Extract:

== == ==

Originally Posted by mekiq

When looking to the pixhost.(org|to) script through host editor, it calls the search function. It's basically going through the source code of the host page until it hits the IMG tag. And then filters out the result. So I am not exactly sure how sign of JS/Adware.Agent.AC application is triggered.

The warning is not triggered by this little piece of code. These 'web security' tools intercept all the traffic that goes in and out. Some of them even break the https encryption, which is really a bad thing.
IHG downloads the whole page that contains the link to the image. Then it searches for the link using regular expressions, as you said. If the downloaded page contains scripts or links to scripts these may trigger the warning, even if they are not loaded or executed.

My recommendation: ditch those web security tools. They do more harm than good.
Keep your system and browser up to date and use ad- and script-blockers.

[mekiq]

Quote:

Originally Posted by halvar

The warning is not triggered by this little piece of code. These 'web security' tools intercept all the traffic that goes in and out. Some of them even break the https encryption, which is really a bad thing.
IHG downloads the whole page that contains the link to the image. Then it searches for the link using regular expressions, as you said. If the downloaded page contains scripts or links to scripts these may trigger the warning, even if they are not loaded or executed.

== == ==

Input data:
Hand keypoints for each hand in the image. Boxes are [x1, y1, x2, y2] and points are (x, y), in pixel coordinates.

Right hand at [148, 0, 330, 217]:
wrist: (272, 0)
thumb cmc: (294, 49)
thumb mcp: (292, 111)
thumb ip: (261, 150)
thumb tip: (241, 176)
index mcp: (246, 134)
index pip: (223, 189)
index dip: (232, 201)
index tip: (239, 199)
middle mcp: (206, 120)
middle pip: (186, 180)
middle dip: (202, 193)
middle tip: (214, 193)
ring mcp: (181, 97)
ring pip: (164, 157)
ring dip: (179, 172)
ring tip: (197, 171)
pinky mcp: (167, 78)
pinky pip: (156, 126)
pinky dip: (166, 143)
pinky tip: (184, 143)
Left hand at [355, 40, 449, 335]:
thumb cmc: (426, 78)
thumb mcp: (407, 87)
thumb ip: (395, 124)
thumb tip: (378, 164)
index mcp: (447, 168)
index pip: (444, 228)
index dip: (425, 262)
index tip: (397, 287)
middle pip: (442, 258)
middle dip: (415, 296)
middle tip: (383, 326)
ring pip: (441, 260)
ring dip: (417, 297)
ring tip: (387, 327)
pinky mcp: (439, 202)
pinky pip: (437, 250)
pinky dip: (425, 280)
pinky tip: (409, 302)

== == ==

List of tasks:
[A] Reproduce the passage of the forum thread above on the adware warning between "When looking to" and "harm than good.", inclusive.
[B] Resume the forum thread on the adware warning above from its last line.

Your written answers:
[A]
When looking to the pixhost.(org|to) script through host editor, it calls the search function. It's basically going through the source code of the host page until it hits the IMG tag. And then filters out the result. So I am not exactly sure how sign of JS/Adware.Agent.AC application is triggered.

The warning is not triggered by this little piece of code. These 'web security' tools intercept all the traffic that goes in and out. Some of them even break the https encryption, which is really a bad thing.
IHG downloads the whole page that contains the link to the image. Then it searches for the link using regular expressions, as you said. If the downloaded page contains scripts or links to scripts these may trigger the warning, even if they are not loaded or executed.

My recommendation: ditch those web security tools. They do more harm than good.

[B]
My recommendation: ditch those web security tools. They do more harm than good.
Keep your system and browser up to date and use ad- and script-blockers.

The code I have quoted in a previous post is IHG specific search function for pixhost.to host.

Adware.Agent.AC itself is a java script code (created by third party) pixhost.to pages most likely contains since 2018-08-29.
It's uncompiled mark up language code, that's why it went through IHG during download, as you mentioned.

It may be a false alarm, but Eset consider some of the functions as dodgy / malevolent and that's why it's currently blocked until it will be fixed by the company who created it.

source:
http://www.virusradar.com/en/threat_...a/graph/437069
and
Malware Finding and Cleaning forum on Eset.


EDIT: That means, bypassing ESET in this particular case is actually a solution as IHG does not execute the code.

[Baranovich]

PimpAndHost is currently not functioning correctly. I tried to post several times in the Babe of the Day thread. It will upload the photos but when you insert them into the post it doesn't display them as thumbnails, it only shows them as underlined file names and extensions.

I tried inserting photos one at a time and also by inserting them all at once and it didn't make a difference.

Will try again a little later to see when and if the issue gets resolved during the day today.